* **Work task**
Print the data exactly. Pictures stay out.

[Revision comparison data]
══════════

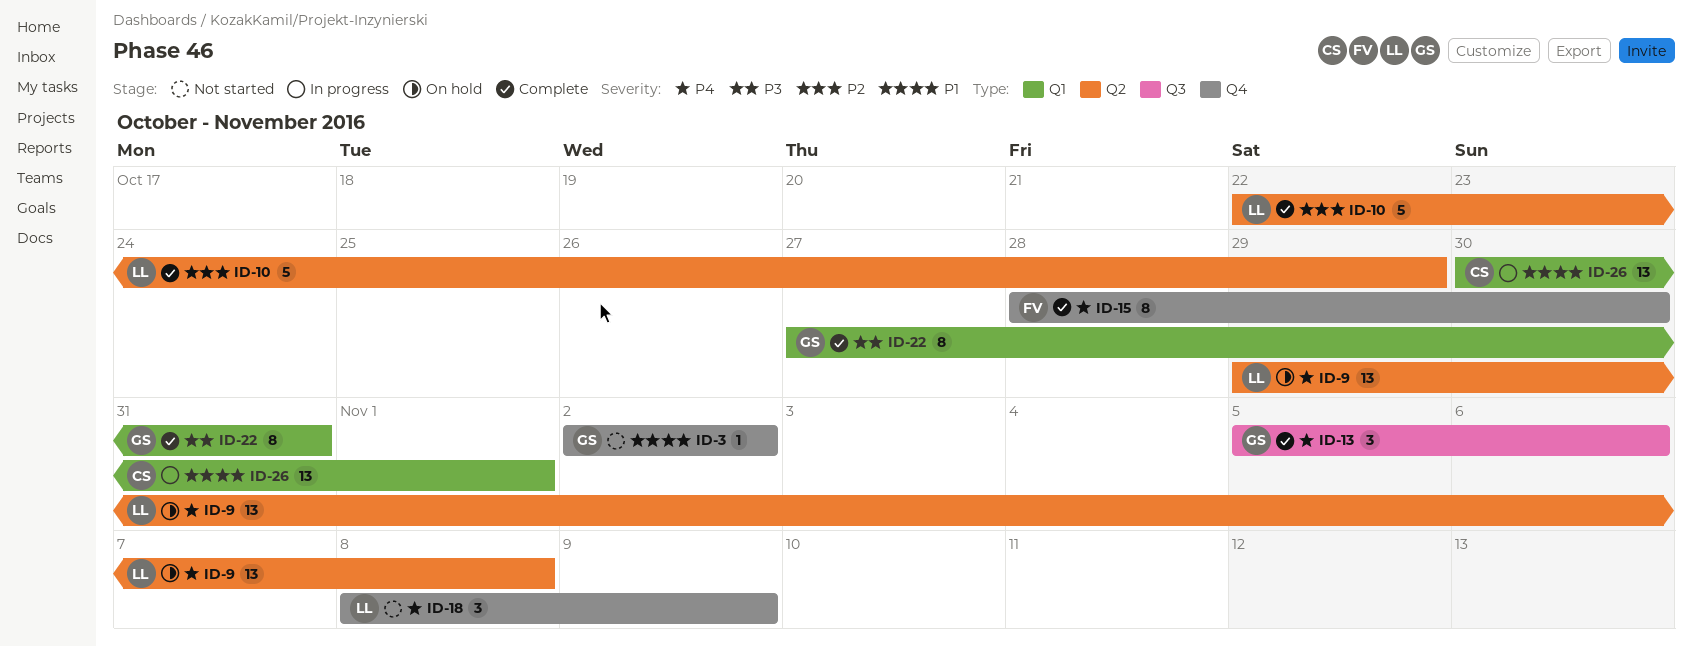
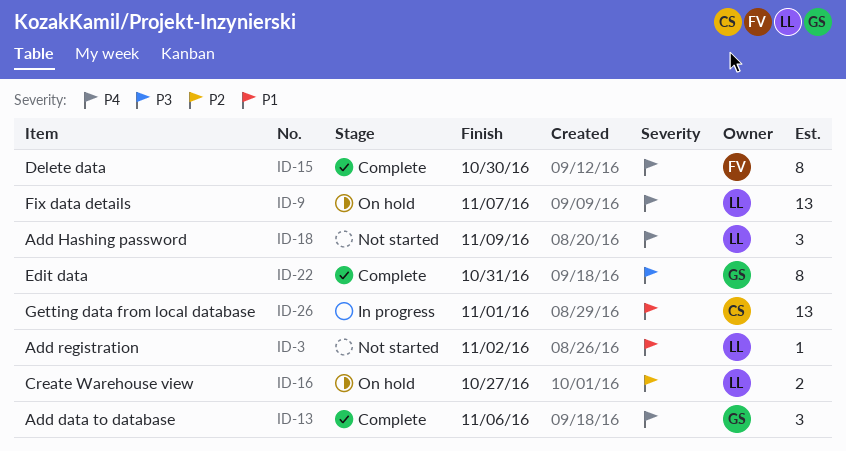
ID-3, owner: GS -> LL
ID-9, due: Nov 8 -> Nov 7
ID-10: present -> none
ID-16: none -> present

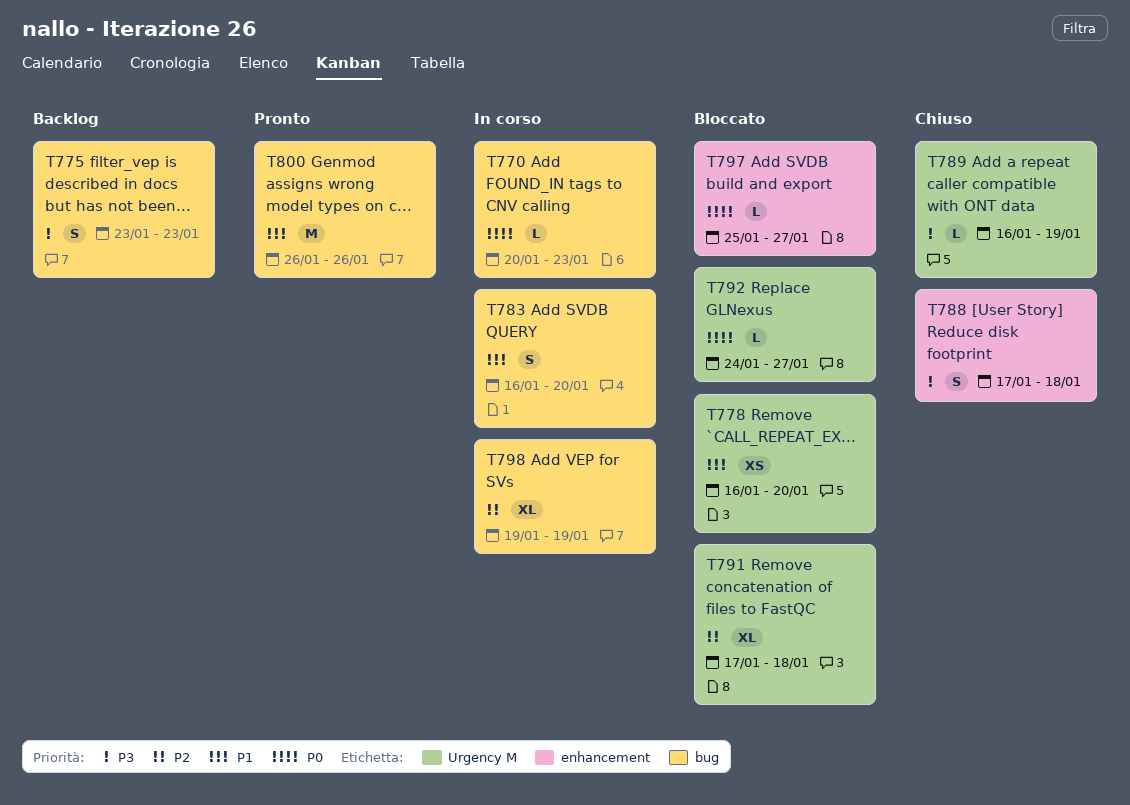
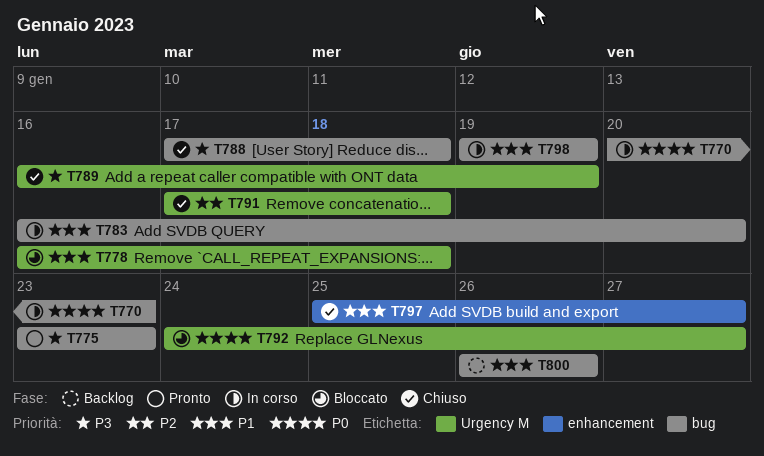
T775, status: Backlog -> Pronto
T778, due: Jan 20 -> Jan 18
T788, label: enhancement -> bug
T791, status: Bloccato -> Chiuso
T797, status: Bloccato -> Chiuso
T797, priority: P0 -> P1
T798, priority: P2 -> P1
T800, status: Pronto -> Backlog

══════════

* **Final answer**
ID-3, owner: GS -> LL
ID-9, due: Nov 8 -> Nov 7
ID-10: present -> none
ID-16: none -> present

T775, status: Backlog -> Pronto
T778, due: Jan 20 -> Jan 18
T788, label: enhancement -> bug
T791, status: Bloccato -> Chiuso
T797, status: Bloccato -> Chiuso
T797, priority: P0 -> P1
T798, priority: P2 -> P1
T800, status: Pronto -> Backlog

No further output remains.